Internet offre un accès aisé à moult modèles ou formulaires pré-imprimés dont l’usage est de nature à instaurer insécurité juridique puisque le cadre choisi peut être inadéquat au regard du but suivi, ou emporter des conséquences juridiques et financières sans commune mesure avec les intentions des signataires.

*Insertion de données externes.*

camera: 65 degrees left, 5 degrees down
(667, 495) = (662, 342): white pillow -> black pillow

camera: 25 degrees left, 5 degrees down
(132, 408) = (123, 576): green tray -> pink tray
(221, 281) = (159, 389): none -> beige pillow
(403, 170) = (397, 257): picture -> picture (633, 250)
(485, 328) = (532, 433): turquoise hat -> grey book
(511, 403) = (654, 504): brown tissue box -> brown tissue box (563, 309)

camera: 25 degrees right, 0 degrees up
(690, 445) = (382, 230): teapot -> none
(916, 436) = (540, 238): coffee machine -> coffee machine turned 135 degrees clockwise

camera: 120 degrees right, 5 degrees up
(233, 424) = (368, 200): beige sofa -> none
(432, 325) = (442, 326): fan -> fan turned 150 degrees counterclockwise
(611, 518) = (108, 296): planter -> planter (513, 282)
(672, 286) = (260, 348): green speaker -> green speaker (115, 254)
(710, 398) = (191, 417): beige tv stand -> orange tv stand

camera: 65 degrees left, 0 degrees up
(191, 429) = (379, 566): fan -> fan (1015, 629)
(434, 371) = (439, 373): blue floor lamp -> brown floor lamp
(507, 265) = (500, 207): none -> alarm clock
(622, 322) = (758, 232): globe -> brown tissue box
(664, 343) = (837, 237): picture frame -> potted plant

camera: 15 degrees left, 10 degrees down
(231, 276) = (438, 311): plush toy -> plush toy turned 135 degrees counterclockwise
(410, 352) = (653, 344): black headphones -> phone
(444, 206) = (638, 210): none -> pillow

Pour limiter ces risques, le législateur a souhaité encourager le recours aux avocats, déjà rédacteurs de la majorité des actes sous-seings-privés lesquels pourront désormais être estampillés pour démontrer qu’ils ont été rédigés par un professionnel inscrit au Barreau dûment assuré et assujetti à une déontologie rigoureuse.

L’objectif poursuivi est de renforcer la force probante d’un tel acte qui contresigné par l’avocat exclura la faculté ouverte en l’état par l’article 1323 du Code Civil, aux héritiers ou ayants-cause de désavouer la signature ou l’écriture de leur auteur.

Par ailleurs, l’acte d’avocat apportera un confort rédactionnel aux parties puisqu’il les dispensera de l’obligation d’apposer les mentions manuscrites habituellement requises par la loi comme en matière de caution, prêts immobiliers…

Enfin, le contreseing signifiera que l’avocat, s’il est unique, a exercé son obligation de conseil dans l’intérêt des deux parties.

A cet égard, le choix d’un conseil unique est toujours délicat. En effet, il demeure de l’essence de l’avocat d’être le porte-voix de son propre client, afin de veiller à transcrire ses aspirations juridiques ou judiciaires ; il est donc par nature le conseil d’une partie et l’autre cocontractant sera plus avisé de solliciter son propre conseil.

En toute hypothèse, l’estampille de chaque avocat sur l’acte rédigé vaudra preuve d’une reconnaissance par les signataires de l’exécution du devoir de conseil, les parties étant ainsi réputées avoir pris la mesure des nature et amplitude des engagements souscrits (art. 66-3-1 – 66-3-3 de la loi 2011-331 du 28 mars 2011).